Proposition de contribution à l’atelier
« Linguistique grise. Le compte-rendu et ses apports à l’histoire de la linguistique »
ICHoLS XV – Milan, 24-28 août 2019

 

 

 

Une publication récente (Moret 2019) a montré que c’était presque essentiellement à travers des comptes-rendus que Meillet avait exprimé ce qu’il pensait des idées du linguiste soviétique Nikolaj Marr (1867-1934), comme si l’on ne pouvait aborder ces dernières (rejetées par la majorité des linguistes européens) que dans le cadre de recensions spécialement consacrées. C’est aussi ce qui semble apparaître avec la thématique « sensible » des langues internationales artificielles (désormais LIA).
            On sait que Meillet s’était exprimé positivement sur le sujet dans Les langues dans l’Europe nouvelle (Paris : Payot, 1918), où il avait jugé nécessaire une LIA dans le contexte d’une Europe de plus en plus culturellement une, mais de plus en plus morcelée linguistiquement. Mais, à part énoncer une préférence (peu argumentée) pour l’ido face à l’espéranto, Meillet n’avait fait que donner son avis sur la question générale d’une LIA. Si l’on veut des détails et des arguments, c’est dans les comptes-rendus sur le sujet qu’il faut se plonger.

ACTIVITÉ 1 |
Répondez à ces questions d'après le texte extrait :
(a) Quelles années de naissance et de mort le texte extrait donne-t-il pour Nikolaj Marr ?
(b) Dans quel ouvrage Meillet s'était-il exprimé positivement au sujet des langues internationales artificielles ?
(c) Quelle langue Meillet préférait-il à l'espéranto ?

SECTION DES DONNÉES |

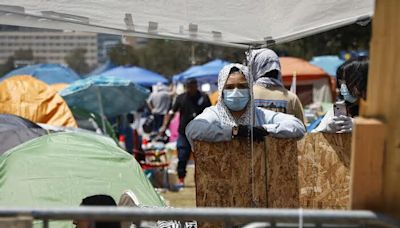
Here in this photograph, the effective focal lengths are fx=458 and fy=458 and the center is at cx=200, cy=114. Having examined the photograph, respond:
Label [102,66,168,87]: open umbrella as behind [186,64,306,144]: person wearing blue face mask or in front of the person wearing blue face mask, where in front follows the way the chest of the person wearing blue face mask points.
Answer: behind

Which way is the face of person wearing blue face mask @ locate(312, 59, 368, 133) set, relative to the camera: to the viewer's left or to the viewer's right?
to the viewer's left

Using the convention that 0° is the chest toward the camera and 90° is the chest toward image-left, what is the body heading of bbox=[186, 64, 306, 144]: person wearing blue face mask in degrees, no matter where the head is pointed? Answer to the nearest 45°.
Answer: approximately 0°

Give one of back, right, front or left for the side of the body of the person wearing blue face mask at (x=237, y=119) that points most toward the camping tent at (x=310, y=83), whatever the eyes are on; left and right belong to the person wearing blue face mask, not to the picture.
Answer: back

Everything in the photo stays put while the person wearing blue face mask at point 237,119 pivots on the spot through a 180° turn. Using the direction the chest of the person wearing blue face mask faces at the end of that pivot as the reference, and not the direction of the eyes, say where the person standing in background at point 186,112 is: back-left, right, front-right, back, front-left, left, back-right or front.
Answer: front

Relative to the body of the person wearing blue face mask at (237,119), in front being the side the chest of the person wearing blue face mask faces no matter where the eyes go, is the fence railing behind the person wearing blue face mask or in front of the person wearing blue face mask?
in front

ACTIVITÉ 2 | Relevez chaque ligne des entrées qui contient le mot « camera ». La casse compte.

RÉSULTAT 1 |
(a) 1867 et 1934.
(b) Dans *Les langues dans l'Europe nouvelle* (Paris : Payot, 1918).
(c) L'ido.

RÉSULTAT 2 |
Which way is the face of person wearing blue face mask @ locate(312, 59, 368, 133) set, relative to the camera: to the viewer's left or to the viewer's right?
Using the convention that 0° is the chest toward the camera and 90° is the chest toward image-left, what is the body heading of bbox=[186, 64, 306, 144]: person wearing blue face mask in degrees, no matter where the head is pointed? Answer to the nearest 45°.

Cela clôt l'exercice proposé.